◆ AUFGABE A:
Fasse im Interview mit Olaf Seier den Absatz, der mit „Eine große Ehre.“ beginnt, als knappe Stichpunktliste zusammen. Dabei sollen seine wesentlichen Angaben erhalten bleiben.
◆ AUFGABE B:
Schreibe das Interview mit Olaf Seier im Anschluss an seinen letzten Satz weiter.

Heute wird Olaf Seier 65 Jahre alt. Er machte über 200 Spiele für Union Berlin und träumte von der Bundesliga. Als die Mauer fiel, war er aber schon zu alt. Also ging er nach Venezuela.
Wie war das 1990 beim legendären Wiedervereinigungsspiel zwischen Union und Hertha?
Ähnlich. 50.000 Fans im Olympiastadion feierten beide Mannschaften und ein denkwürdiges Spiel. Es gab schon vorher einen großen Medienrummel.
Sie liefen als Kapitän auf.
Eine große Ehre. Wir hielten auch gut mit. Ich glaube, Hertha hatte uns ein wenig unterschätzt. Zur Halbzeit stand es 1:1, am Ende gewann Hertha 2:1. Mit den Spielern haben wir uns gut verstanden, wir waren danach auch gemeinsam essen. Was uns überraschte, war die Sache mit den Trikots und den Schuhen.

◆ DATENAUSZUG:
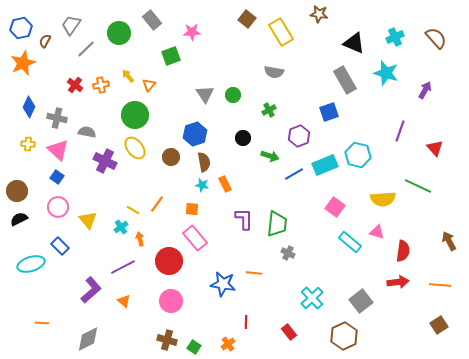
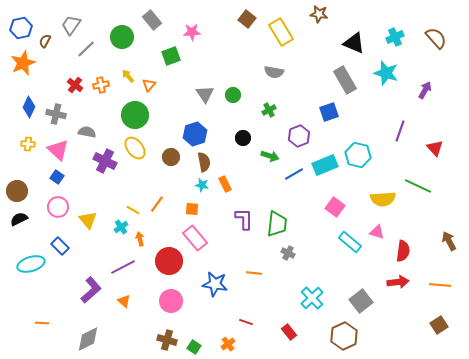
green circle at (119, 33): moved 3 px right, 4 px down
gray cross at (57, 118): moved 1 px left, 4 px up
blue star at (223, 284): moved 8 px left
red line at (246, 322): rotated 72 degrees counterclockwise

◆ SCHRIFTLICHE ANTWORT A:
- Als Kapitän aufzulaufen war eine große Ehre.
- Die eigene Mannschaft hielt gut mit; Hertha hatte sie vermutlich etwas unterschätzt.
- Zur Halbzeit stand es 1:1, am Ende gewann Hertha 2:1.
- Mit den Hertha-Spielern verstand man sich gut und ging danach gemeinsam essen.
- Überraschend war die Sache mit den Trikots und den Schuhen.

◆ SCHRIFTLICHE ANTWORT B:
Was meinen Sie?
Uns wurden neue Trikots und Schuhe von einem Ausstatter gestellt. Das waren gute Schlappen, aber noch nicht eingelaufen. Also entschieden wir, dass wir in den alten Schuhen spielen.
War das Spiel auch eine Möglichkeit, sich für Westvereine zu empfehlen?
Für einige Mitspieler bestimmt. Aber nicht für mich. Damals war ich schon 31. Obwohl ich natürlich gerne in der Bundesliga gespielt hätte.
Dafür wurden Sie zweimal Meister in Venezuela. Auch nicht schlecht.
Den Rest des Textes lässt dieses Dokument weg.